Mapping Ancient Forests: Bayesian Inference for Spatio-temporal Trends in Forest Composition Using the Fossil Pollen Proxy Record

Christopher J. Paciorek, Harvard School of Public Health
Jason S. McLachlan, University of Notre Dame


Ecologists use the relative abundance of fossil pollen in sediments to estimate how tree species abundances change over space and time. To predict historical forest composition and investigate how much information is available from such data, we build a Bayesian hierarchical model that predicts forest composition in central New England, USA, based on fossilized pollen from sediments in a network of ponds. After preprocessing the pollen composition time series from individual ponds, the critical relationships between abundances of taxa in the pollen record and abundances in actual vegetation are estimated for the modern and colonial periods, for which both pollen and direct vegetation data are available. For each time period, the Bayesian model relates pollen and vegetation data to a latent spatial process representing forest composition. For time periods in the past with only pollen data, we use the estimated model parameters to make predictions about the latent spatial process conditional on the relevant pollen data, and, through the parameter estimates, conditional on information in the modern and colonial data. Careful parameterizations allow us to borrow strength across taxa, space, and time. We develop an innovative graphical assessment of feature significance to help to infer which spatial patterns are reliably estimated.

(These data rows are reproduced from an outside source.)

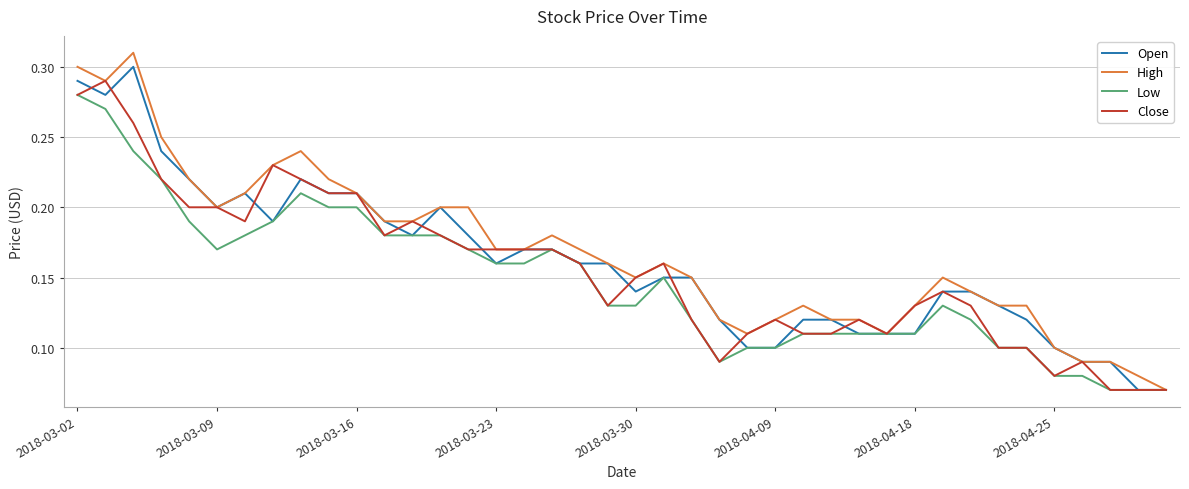

Which series has the largest total across all categories?

High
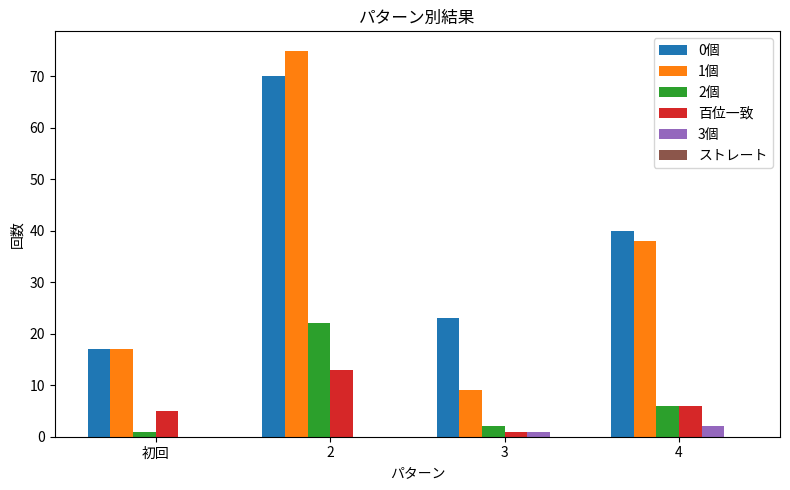

True or false: 2個 has a value of 8 at 2.

False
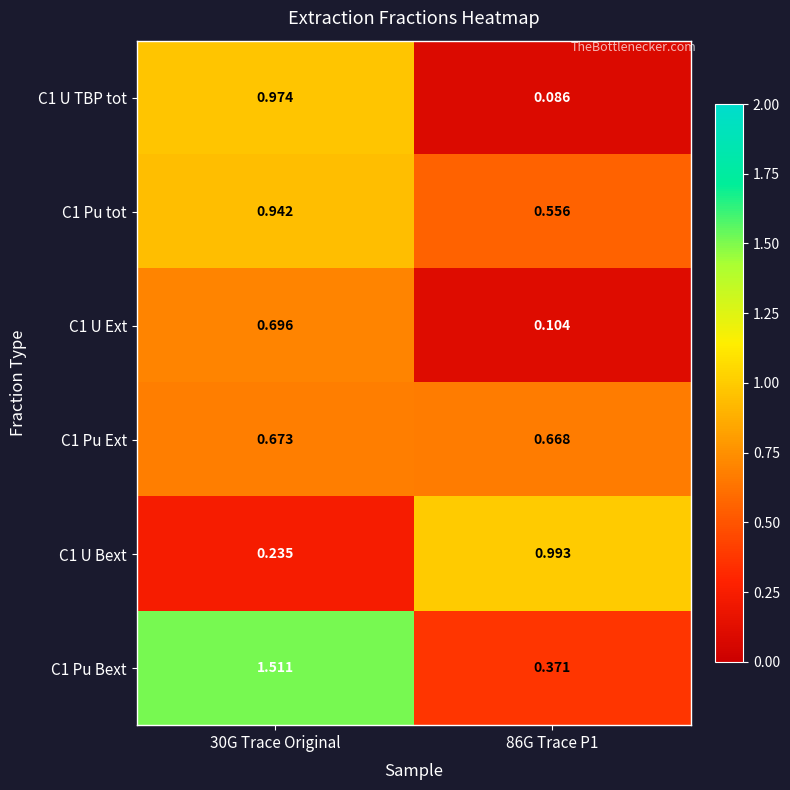

Reading left to right, extract all data points from this chart.

C1 U TBP tot: 30G Trace Original=1.0	86G Trace P1=0.1
C1 Pu tot: 30G Trace Original=0.9	86G Trace P1=0.6
C1 U Ext: 30G Trace Original=0.7	86G Trace P1=0.1
C1 Pu Ext: 30G Trace Original=0.7	86G Trace P1=0.7
C1 U Bext: 30G Trace Original=0.2	86G Trace P1=1.0
C1 Pu Bext: 30G Trace Original=1.5	86G Trace P1=0.4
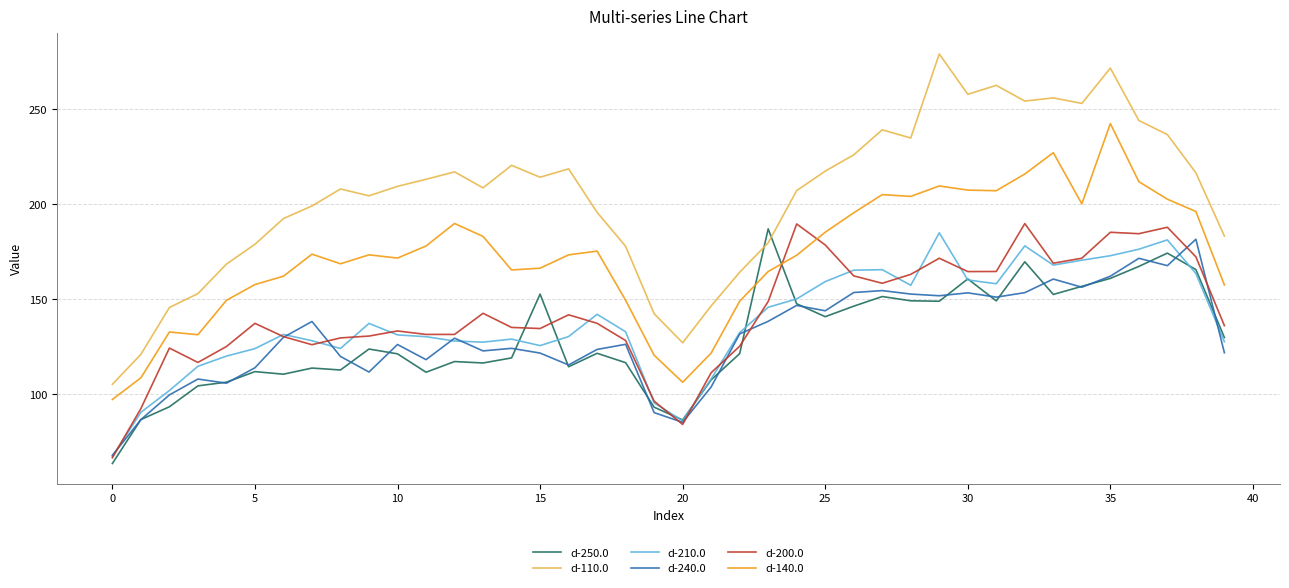

True or false: d-110.0 and d-250.0 intersect in this chart.

True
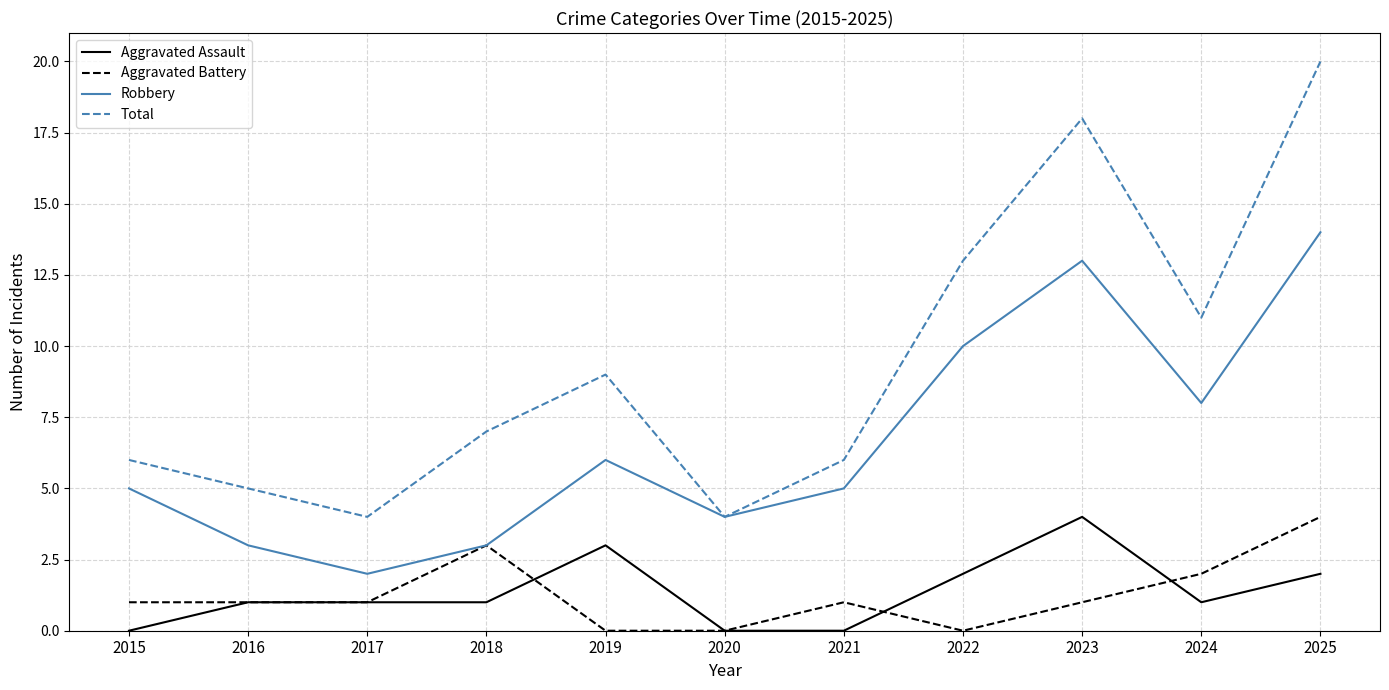

True or false: Total and Aggravated Battery intersect in this chart.

False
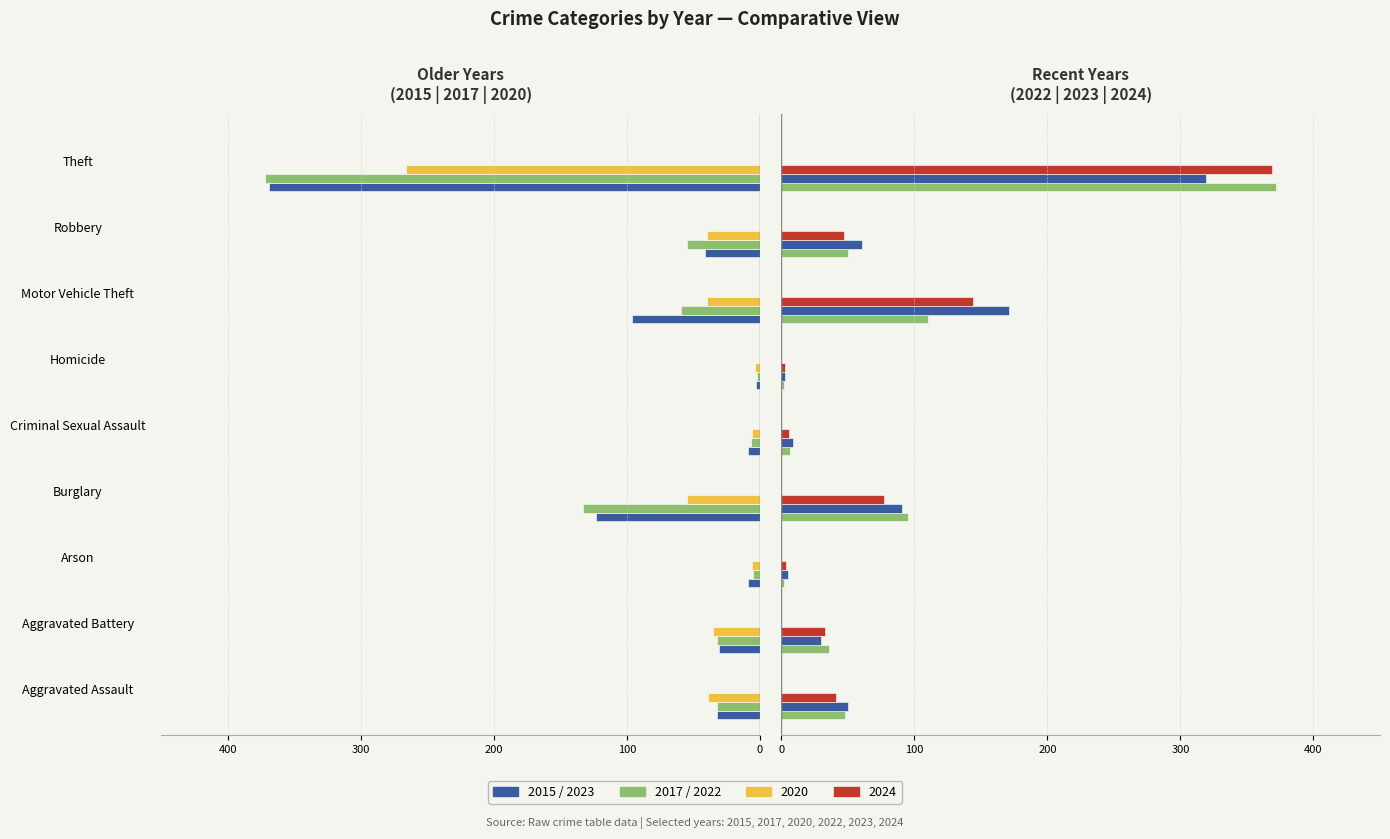

What is the label of the 5th bar from the right?

Criminal Sexual Assault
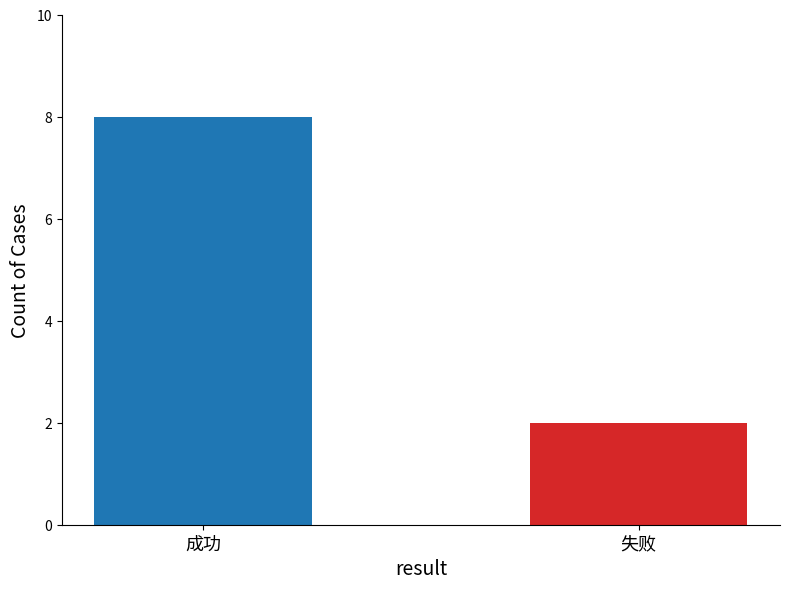

Reading left to right, transcribe all the data shown in this chart.

8	2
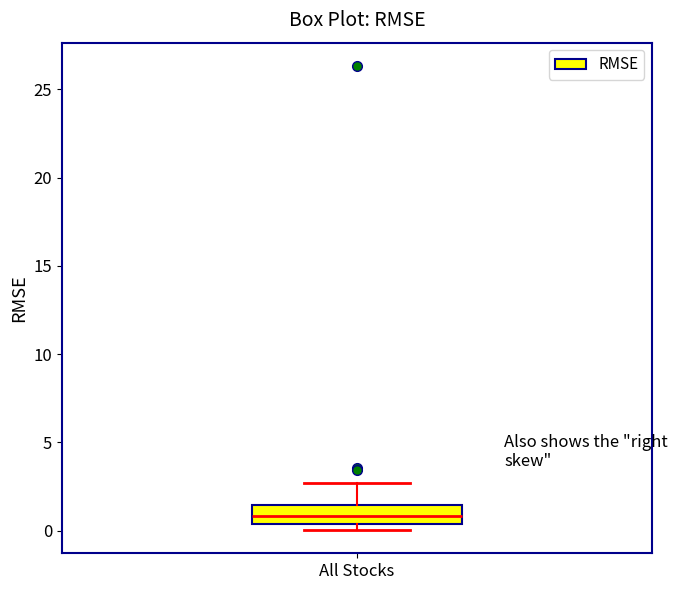

Where does the upper whisker of the box for All Stocks end on the y-axis? The values are not printed on the chart, so give them approximately, as read against the axis.

2.5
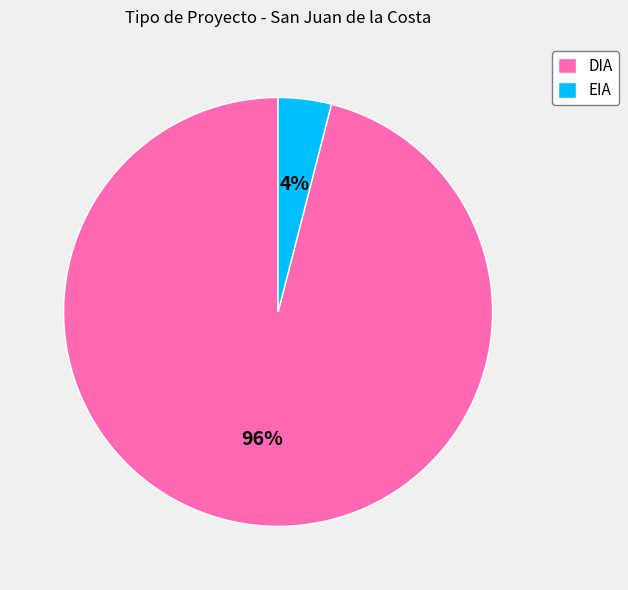

The EIA slice represents 4% of the pie. True or false?

True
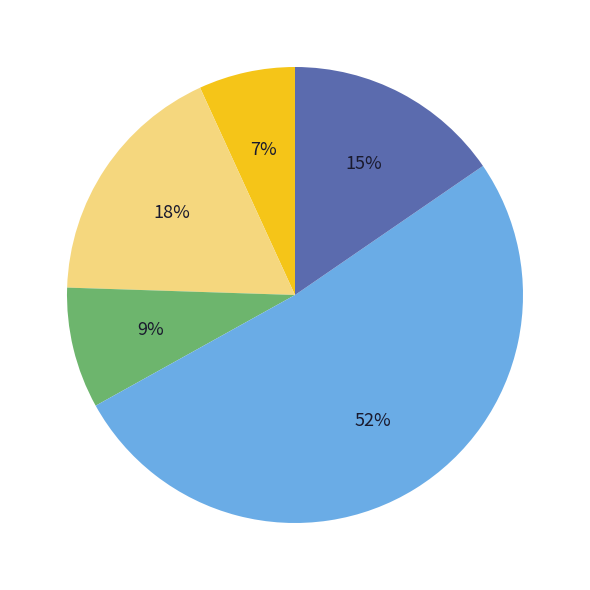

To the nearest percent, what is the difference between the largest and smallest slice percentages?

45%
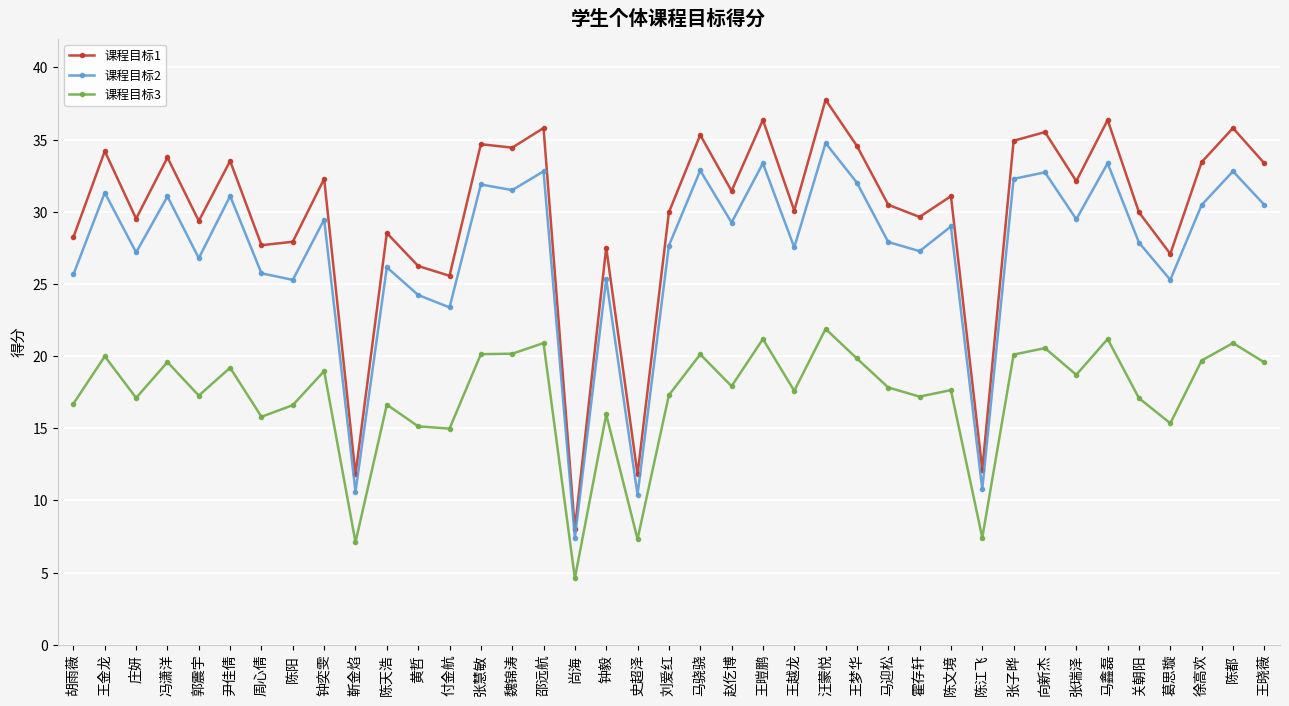

List the series in order of their peak value, highest first.

课程目标1, 课程目标2, 课程目标3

Using this approach, we estimate the spatial distribution and relative abundances of tree species over the last 2000 years, with an assessment of uncertainty, and draw inference about how these patterns have changed over time. Cross-validation suggests that our feature significance approach can reliably indicate certain large-scale spatial features for many taxa, but that features on scales smaller than 50 km are difficult to distinguish, as are large-scale features for some taxa. The model fits also allow us to investigate the covariate effects on taxa abundance over time and the degree of long-distance pollen dispersal and differences between taxa in pollen dispersal characteristics.

The assessment of uncertainty in this paper is the critical advantage of our modeling approach over current ecological analyses. In addition, by analyzing the data in the context of such a model, we can investigate ecological hypotheses. Building ecological research on a solid statistical framework will allow us to extend this collaboration in several areas such as population spread after the last ice age and genetic consequences of population dynamics.